TASK REQUIREMENTS — All lines from the one containing "focal_35mm: 200" to the end of the data below are to be returned exactly, both ends included, with nothing added.
INFORMATION START
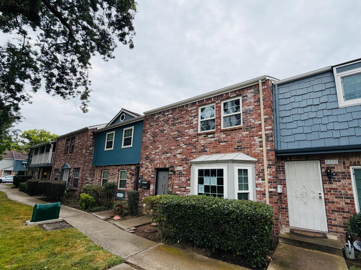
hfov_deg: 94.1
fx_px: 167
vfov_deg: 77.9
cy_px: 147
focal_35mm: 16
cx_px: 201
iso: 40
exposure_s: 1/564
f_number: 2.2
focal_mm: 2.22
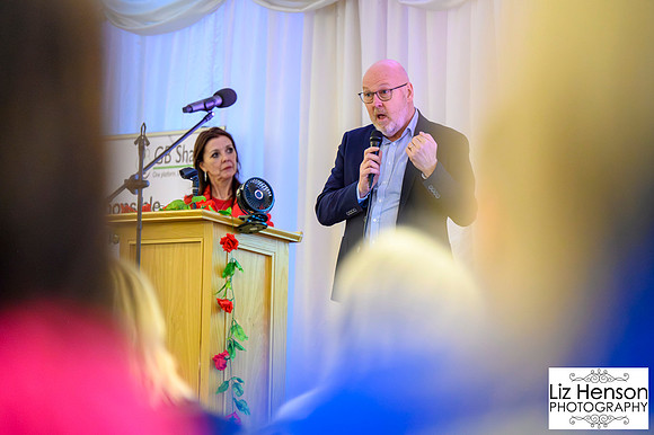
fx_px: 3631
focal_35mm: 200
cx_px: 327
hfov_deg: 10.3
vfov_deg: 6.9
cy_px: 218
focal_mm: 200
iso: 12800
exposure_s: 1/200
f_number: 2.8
INFORMATION END
SOLUTION FOR THIS PROBLEM —
focal_35mm: 200
cx_px: 327
hfov_deg: 10.3
vfov_deg: 6.9
cy_px: 218
focal_mm: 200
iso: 12800
exposure_s: 1/200
f_number: 2.8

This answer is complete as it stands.